**Problem details:** Below are the entries; count how many lines contain the word "tests" and reply with that number alone.

+ + + + + + +

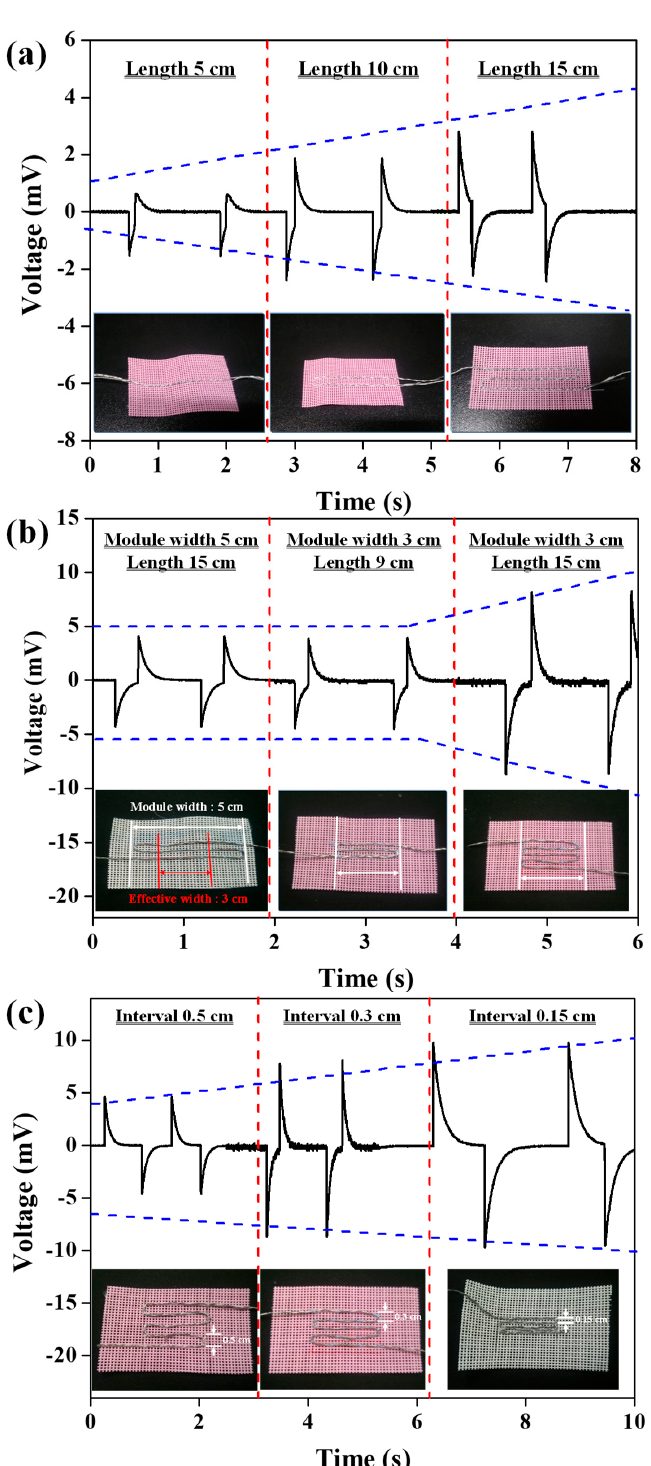
Figure 2. Output voltages according to the ( a ) total length, ( b ) effective area, ( c ) and stitching interval of core-shell piezoelectric yarns during bending tests.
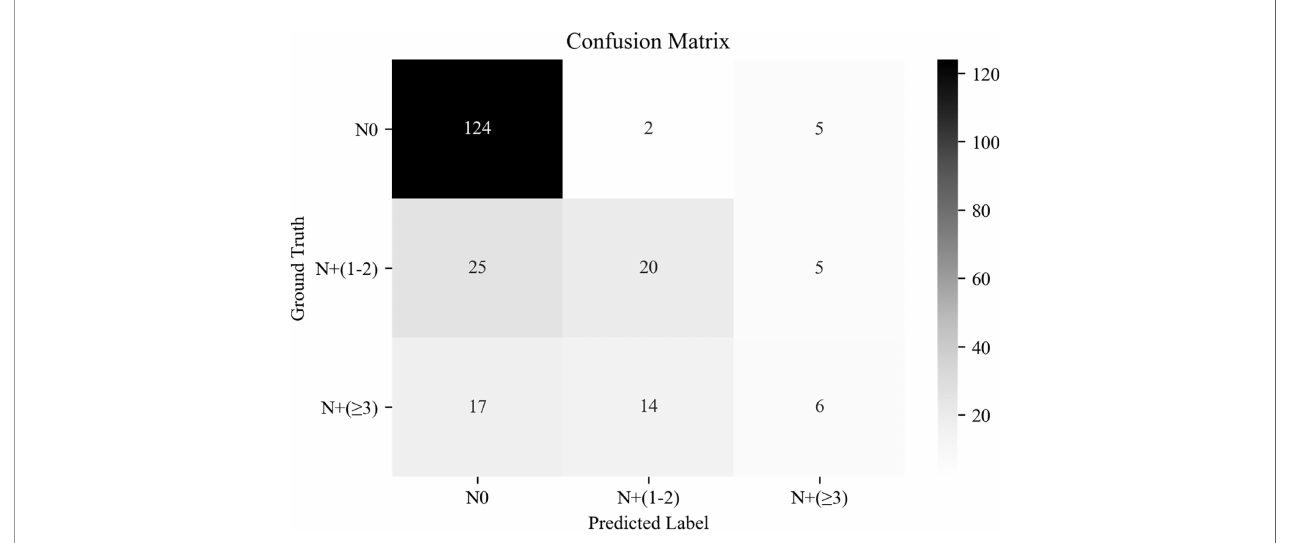
FIGURE 5 | The confusion matrix of predicting axillary lymph node (ALN) status between disease-free axilla (N0), low metastatic burden of axillary disease (N+(1 − 2)), and heavy metastatic burden of axillary disease (N+( ≥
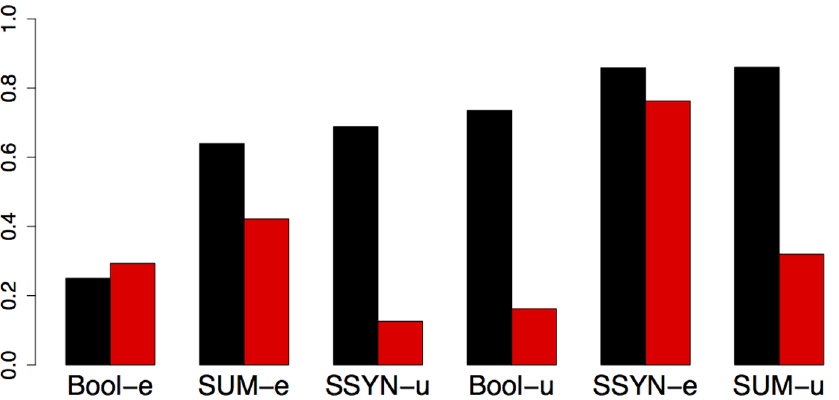
Figure 5. Comparison of ranking classifiers by AUC-PR using unweighted and weighted test data for query 29 from [18] . The AUC-PR for unweighted test data is depicted in black, whereas the AUC-PR for weighted test data is depicted in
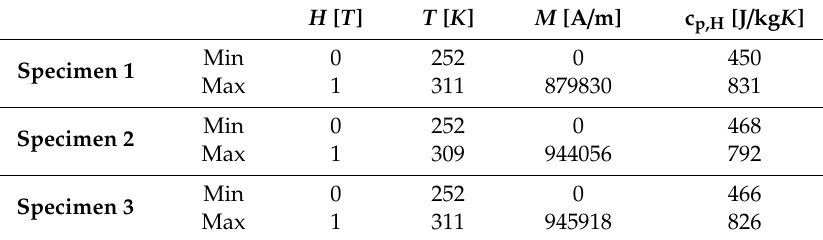
Table A6. Input-target mapping of La-Fe-Co-Si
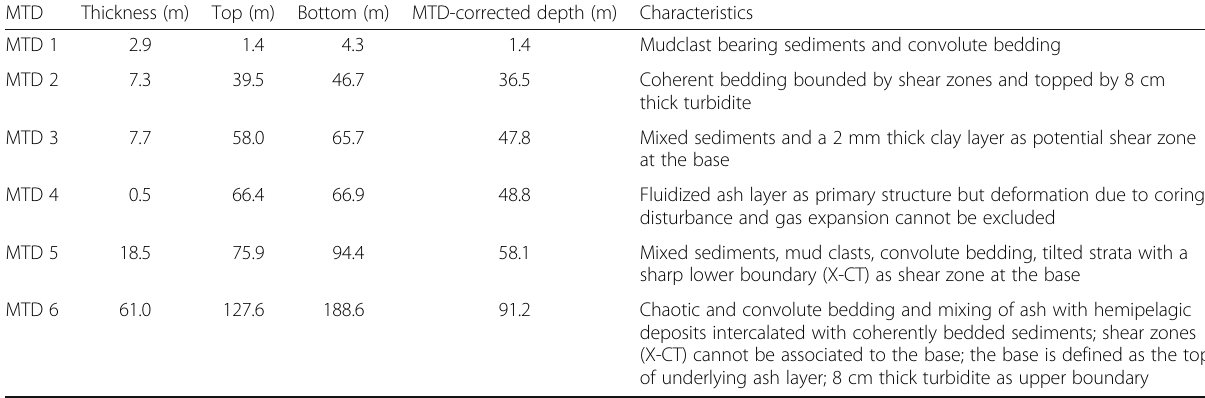
Table 1 Summary of lithological features characterizing MTDs at site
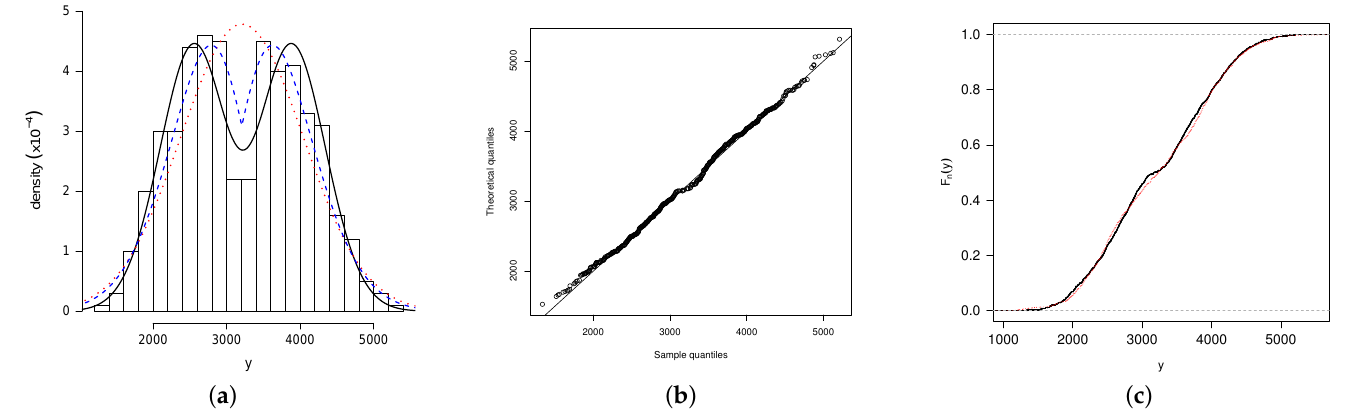
Figure 4. ( a ) Histogram for the variable birthweight. Estimated pdf: N (dotted red line), TN (dashed blue line) and BESN (solid black line). ( b ) QQ-plot for the BESN distribution. ( c ) Empirical cdf for the variable birthweight (solid black line) and cdf of the BESN distribution (dotted red line).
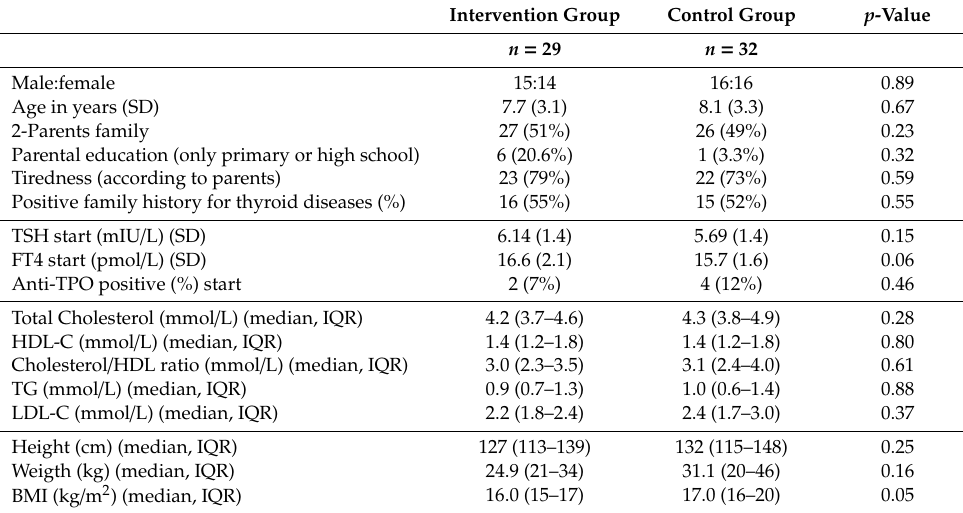
Table 1. Patient characteristics (chi square tests; sex, two-parent family, parental education, tiredness, family history, presence anti-TPO. Independent t -test; age. Mann–Whitney test; Total Cholesterol (TC), high-density lipoprotein (HDL), cholesterol / HDL ratio, triglycerides (TG), low-density lipoprotein (LDL), height, weight and BMI).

+ + + + + + +

**Response below:** 2